- [EXERCÍCIO A] De acordo com o texto sobre os movimentos de contestação no Brasil colonial, em que ano e em que região aconteceu a Guerra dos Mascates?
- [EXERCÍCIO B] Prossiga o texto sobre a Inconfidência Mineira e os movimentos de contestação no Brasil colonial a partir da última frase.

DOIS MINUTOS
COM PRÉVIDI
Por aqui, no Brasil colonial de então, tivemos cinco movimentos de contestação, sendo que estes, três foram mais questões internas, brigas por poder e espaço, como sendo: a Guerra dos Emboabas, na região das Minas Gerais, em 1707; a Guerra dos Mascates, em Pernambuco, 1710; e a revolta de Felipe dos Santos, na região de Vila Rica, nas Minas Gerais, em 1720.
Os outros dois – bem diferentes dos três anteriores – foram aquilo que classicamente os historiadores chamam de conjura, esconjuro, e tinham por objetivos mudanças no regime vigente, rompendo as amarras opressivas com a corte portuguesa: 1) a Inconfidência mineira - de 1789; 2) uma Conjuração Bahiana – de 1798.
Ambos não chegaram às vias de fato, ficaram nos encômios, na falação, na conversa fática, em reuniões secretas de determinação que de segredos nada tinham. Na conjura baiana, até que avançaram um pouco, pois os líderes chegaram até mesmo a se espalhar pela cidade (praças, igrejas) boletins manuscritos concitando o povo à revolta, mas foi só isso.
A Inconfidência Mineira, pelo simbolismo que carrega, pela importância no contexto da nossa História, pela figura mítica do Tiradentes, seu líder maior, cuja imagem foi transformada em 'Mártir da Liberdade e Herói Nacional', é o movimento que obteve maior destaque. Por isso, abaixo, o colocarei ao escrutínio dos caros leitores.
A Inconfidência Mineira e Tiradentes
Quando, há muitos anos atrás, eu fiz o primário na escolinha Emílio Boeckel, em São Leopoldo, eu ouvia, e memorizei, em dias especiais uns versos bem simples em honra ao Tiradentes:
– O mártir da liberdade
– Um dia foi forçado,
– E hoje em todo o Brasil
– Seu nome é glorificado.
Tentei resgatá-lo na íntegra, mas acho que o Google não é muito patriota, pois ali nada consta!
A Inconfidência Mineira foi um movimento separatista e republicano, cujo objetivo era obter a independência de Minas Gerais em relação ao Brasil e a Portugal. Esse movimento envolveu padres, intelectuais, militares – uma elite das Minas Gerais – e transcorreu na região de Vila Rica e arredores (hoje, Ouro Preto), entre os anos 1788-89.
Alguém poderá dizer, e terá razão em parte, que o Joaquim José da Silva Xavier – Tiradentes, um simples alferes (à época, um subalterno oficial) não era classicamente da ‘elite’ local, mas, havia documentos que comprovavam, ele tinha muito patrimônio produto de suas outras atividades.
Na condição de historiador, opino que o que realmente houve foi mais uma 'carta romântica de interesse não escrita' de um movimento pragmático revolucionário. Plagiando Shakespeare, 'Muito barulho por nada'. O advogado que defende esses acusados de conjura usou como argumento básico o fato de que a conspiração 'não houve passado de conversas e loucas cogitações, sem que houvesse até próximo nem remoto começo de execução'.
Outras revoluções, como a nossa Farroupilha ou a Conjuração Baiana de 1798, foram muito mais importantes.

- [DADOS PARA ANÁLISE]
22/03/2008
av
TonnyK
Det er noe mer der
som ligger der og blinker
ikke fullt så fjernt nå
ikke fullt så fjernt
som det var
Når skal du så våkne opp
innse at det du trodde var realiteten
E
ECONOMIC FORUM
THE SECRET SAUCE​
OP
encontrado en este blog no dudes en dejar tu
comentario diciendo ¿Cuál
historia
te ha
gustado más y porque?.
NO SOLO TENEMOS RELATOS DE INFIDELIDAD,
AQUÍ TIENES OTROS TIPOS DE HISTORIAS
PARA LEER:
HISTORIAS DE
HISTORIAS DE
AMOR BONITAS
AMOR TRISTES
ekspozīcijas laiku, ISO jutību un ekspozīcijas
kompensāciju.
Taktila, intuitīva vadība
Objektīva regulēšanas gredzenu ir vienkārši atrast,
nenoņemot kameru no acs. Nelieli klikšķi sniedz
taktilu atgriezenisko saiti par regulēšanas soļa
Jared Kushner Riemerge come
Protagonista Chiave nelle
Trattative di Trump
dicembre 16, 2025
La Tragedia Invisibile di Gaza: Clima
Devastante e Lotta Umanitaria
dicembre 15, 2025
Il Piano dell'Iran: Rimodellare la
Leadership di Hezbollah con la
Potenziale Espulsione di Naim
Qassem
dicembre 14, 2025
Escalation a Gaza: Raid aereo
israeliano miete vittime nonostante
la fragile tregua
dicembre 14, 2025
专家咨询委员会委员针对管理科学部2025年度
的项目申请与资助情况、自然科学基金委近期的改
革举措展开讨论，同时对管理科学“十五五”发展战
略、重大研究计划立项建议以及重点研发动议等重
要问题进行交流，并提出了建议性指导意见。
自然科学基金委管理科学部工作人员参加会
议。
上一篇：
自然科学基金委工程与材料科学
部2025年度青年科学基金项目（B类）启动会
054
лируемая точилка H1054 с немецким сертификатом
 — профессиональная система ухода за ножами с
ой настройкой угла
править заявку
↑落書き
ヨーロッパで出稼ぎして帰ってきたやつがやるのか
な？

* * *

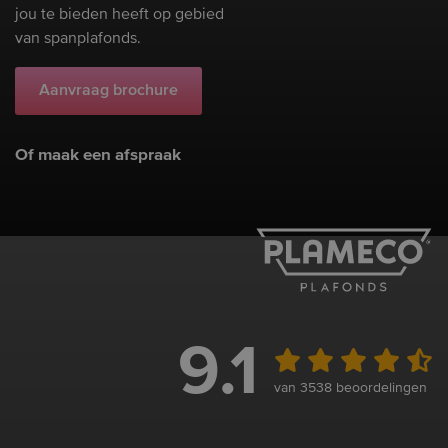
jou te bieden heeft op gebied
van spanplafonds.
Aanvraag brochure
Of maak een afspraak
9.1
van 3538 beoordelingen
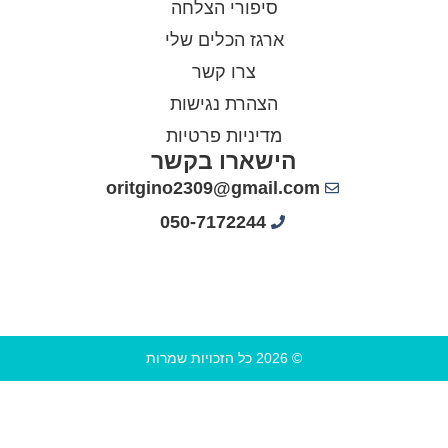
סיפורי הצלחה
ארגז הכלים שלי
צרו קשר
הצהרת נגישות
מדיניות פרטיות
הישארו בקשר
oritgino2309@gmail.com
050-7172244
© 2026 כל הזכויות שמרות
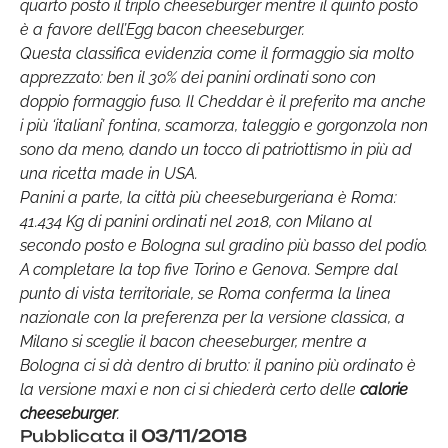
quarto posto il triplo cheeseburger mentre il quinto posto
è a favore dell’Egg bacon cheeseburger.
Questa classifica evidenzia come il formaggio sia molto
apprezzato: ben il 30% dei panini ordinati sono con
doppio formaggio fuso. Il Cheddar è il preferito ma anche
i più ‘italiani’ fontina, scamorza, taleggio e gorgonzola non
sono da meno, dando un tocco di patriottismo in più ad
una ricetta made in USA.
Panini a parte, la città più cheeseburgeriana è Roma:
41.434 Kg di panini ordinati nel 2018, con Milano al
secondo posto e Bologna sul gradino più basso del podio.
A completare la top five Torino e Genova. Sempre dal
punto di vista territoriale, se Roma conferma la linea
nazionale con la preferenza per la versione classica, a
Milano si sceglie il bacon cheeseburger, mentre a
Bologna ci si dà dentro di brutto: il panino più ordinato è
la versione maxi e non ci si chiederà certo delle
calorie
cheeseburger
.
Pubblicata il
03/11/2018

- [RESPOSTA A] Em 1710, em Pernambuco.

- [RESPOSTA B]
O que destaca e eleva a conjura mineira no contexto da História brasileira foi o fato dos republicanos, 100 anos depois, 1889, eles pegaram a figura (até então apagada, desconhecida pela imensa maioria dos brasileiros) do Tiradentes, reconstruindo-a, repaginando-a como símbolo da República emergente.
(O nosso Bento Gonçalves ou mesmo o frei Caneca, foram figuras muito mais importantes, certamente. Mas "perigosas", muito!, para servirem como símbolo do romance regime republicano, ou seja, "a tudo há um limite!")
Feitas estas observações, vamos adiante.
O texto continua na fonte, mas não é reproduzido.